Divide the rise (the vertical drop) by the run (the horizontal distance) and multiply by 100 — rise and run in the same unit. A 6-inch drop over 10 feet is 0.5 ÷ 10 × 100 = 5%, which is exactly the IRC R401.3 minimum for grading away from a foundation. Measured in mixed units, convert first: 8 inches over 25 feet is 0.667 ÷ 25 × 100 = 2.7%. This calculator takes the rise and run in feet and inches and does the conversion for you.
What slope do I need for drainage?
It depends on what's draining. Ground next to a foundation: 6 inches of fall in the first 10 feet (5%) per IRC R401.3. Patios, walks, and driveways within 10 feet of the house: minimum 2% away, per the same section and ICPI Tech Spec 2. French drains and 3–6 inch drain pipe: ⅛ inch per foot (about 1%) per IPC Table 704.1; pipe 2½ inches and smaller wants ¼ inch per foot (about 2%). Lawns and swales keep water moving at 1–2%. The calculator's application check compares your grade to each of these and tells you how much fall you're short.
Is a 2% slope the same as 2 degrees?
No — percent and degrees are different scales. Percent grade is rise ÷ run × 100; degrees is the inverse tangent of rise ÷ run. A 2% grade is only 1.15°, and a 45° angle is a 100% grade, not 45%. They track each other loosely at shallow slopes (each degree is roughly 1.75% near zero) but diverge fast as slopes steepen. Specs mix both units — grading plans use percent, angle finders read degrees — which is exactly why this calculator shows the same slope in both.
How much fall does my french drain need over its full run?
Total fall = slope × run length. At the standard 1% minimum (⅛ inch per foot), a 40-foot trench needs 0.01 × 40 × 12 = 4.8 inches — call it 4 13/16 inches — of drop from inlet to outlet. A 60-foot run needs about 7¼ inches. Enter your run length in the calculator and it returns the exact fall to stake out, plus a string-line procedure: stake both ends, level the string, then lower the outlet end by the total fall.

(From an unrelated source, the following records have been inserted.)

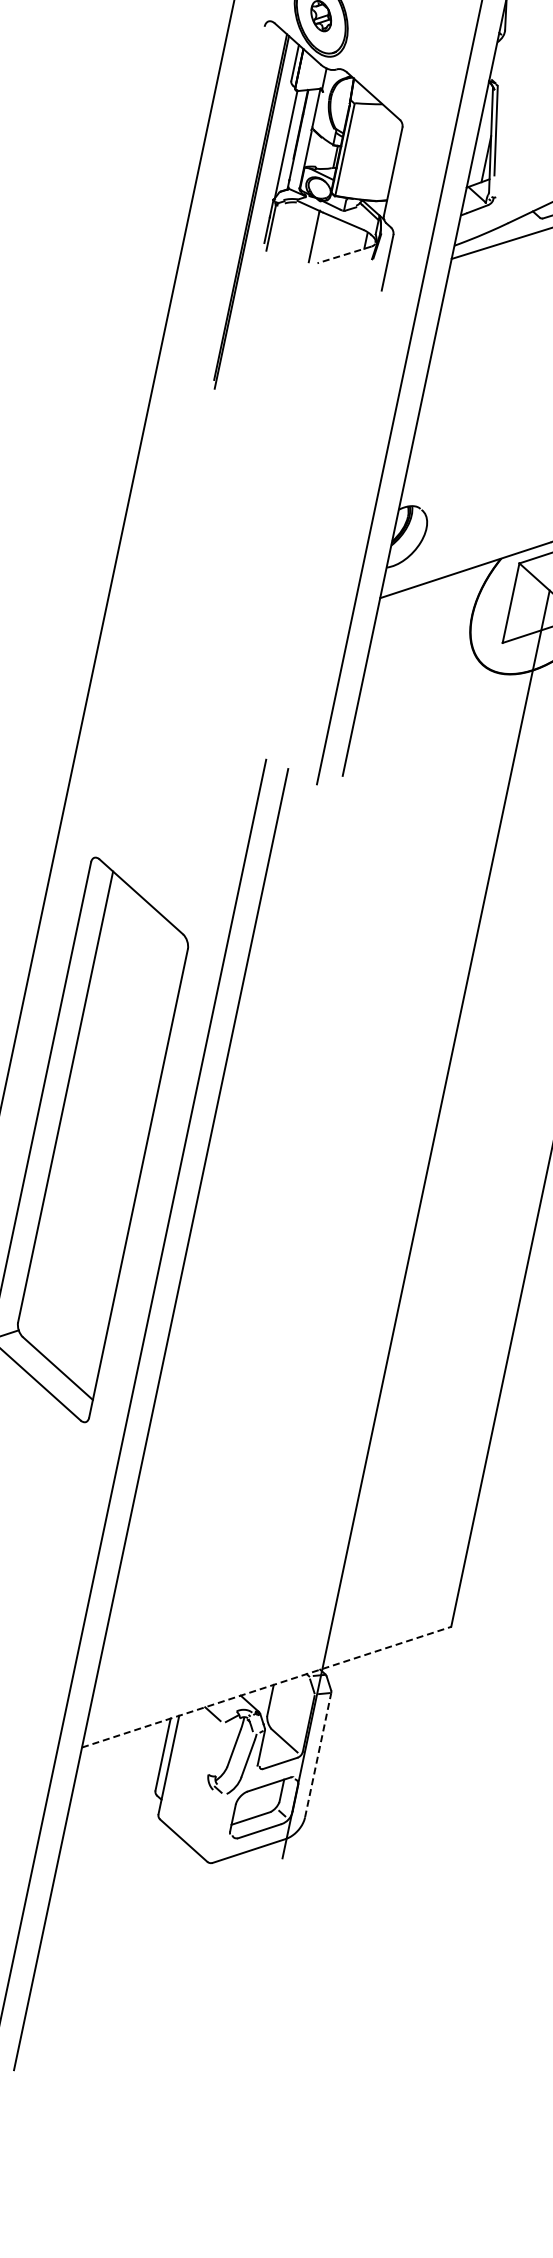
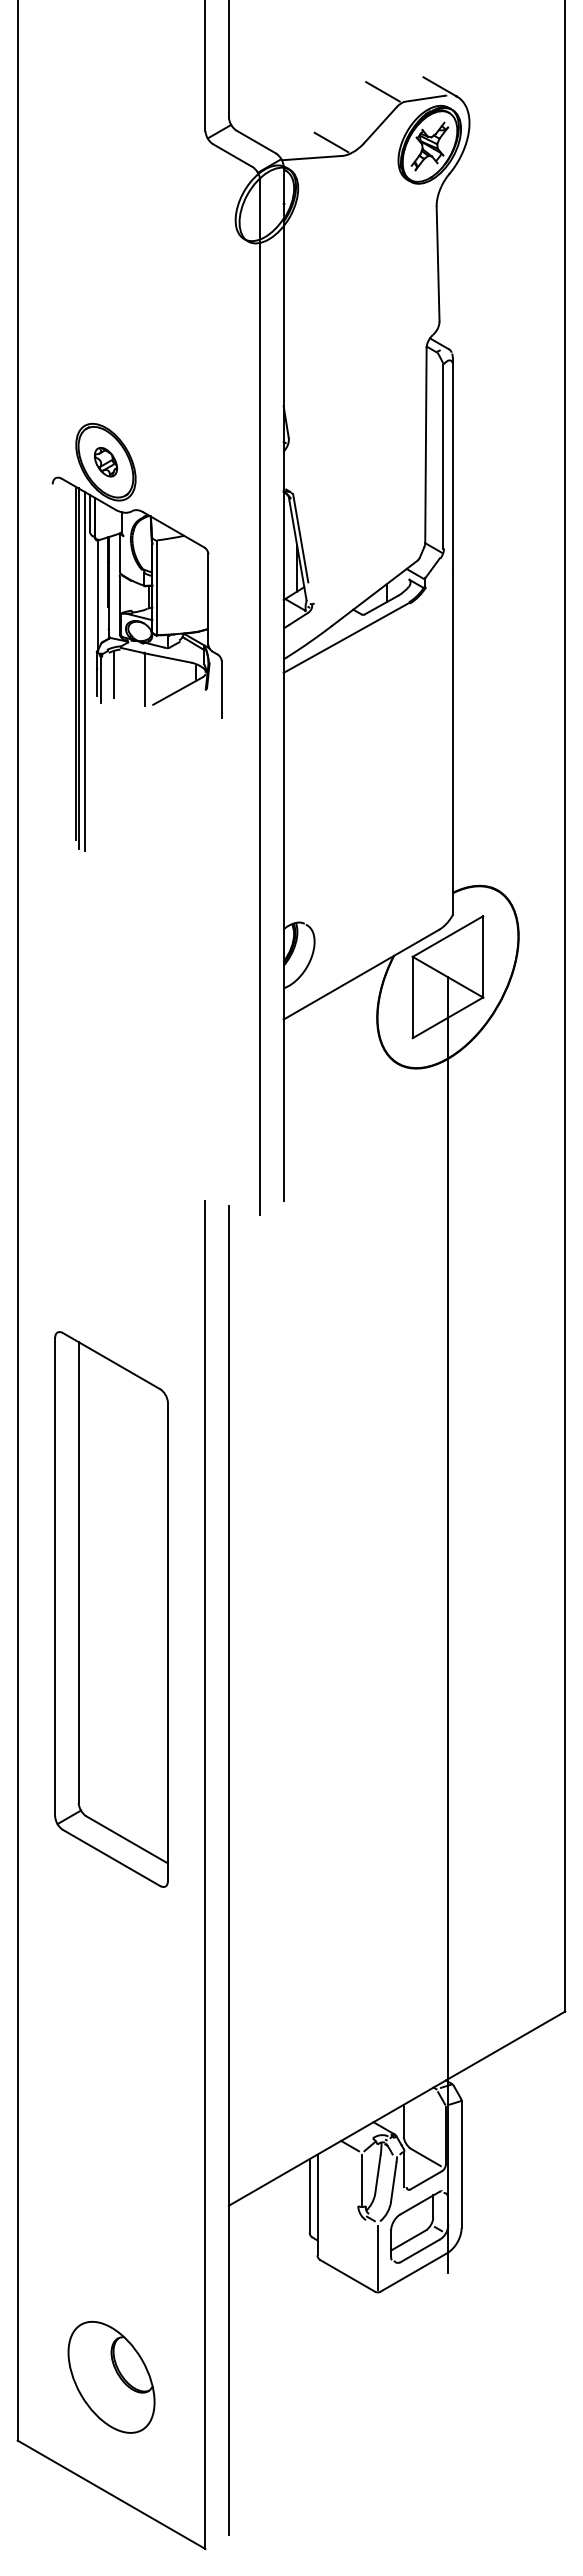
line: (257, 216) -> (84, 671), added
line: (285, 225) -> (114, 674), added
line: (343, 255) -> (177, 691), dashed -> solid
line: (267, 1687) -> (397, 2108), dashed -> solid
line: (217, 1751) -> (362, 2181), added
line: (318, 1755) -> (461, 2164), dashed -> solid
line: (216, 1828) -> (377, 2257), added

What does 3H:1V mean, and how steep is it?
It's a grading ratio: 3 horizontal units of run for every 1 vertical unit of rise — about 18° or a 33% grade. Geotechnical and retaining-wall specs write slopes this way; the Retaining Wall Calculator's backslope options (3H:1V, 2H:1V, 1.5H:1V) use it because the slope above a wall increases the earth pressure on it. Measure your bank's rise and run, enter them here, and read off the H:1V ratio to pick the right backslope option. The smaller the H, the steeper the slope — 1H:1V is 45° and generally engineer territory.
What is the maximum slope for a driveway or a ramp?
Driveways have no IRC maximum — municipalities cap them, most commonly at 12–15%, with 10% or less considered comfortable, so verify locally. Accessible ramps are federal: ADA 405.2 caps new-construction ramps at 1:12 (8.33%) with a maximum 30-inch rise between landings, and ADA 403.3 caps walking surfaces at 1:20 (5%) — steeper than that and it must be built as a ramp. The calculator's driveway, ramp, and walkway checks apply these limits to your measured grade.
How do I measure the slope of my yard without special tools?
A string, a line level, a tape, and two stakes. Drive a stake at the high point and one downhill at a known distance (10 feet is convenient because the percent math is easy). Tie the string at grade on the high stake, level it with the line level, and measure from the string down to grade at the low stake. That drop over that distance is your rise and run — 7 inches down at 10 feet is a 5.8% grade. For short runs, a 4-foot level with a known-thickness block under one end does the same job.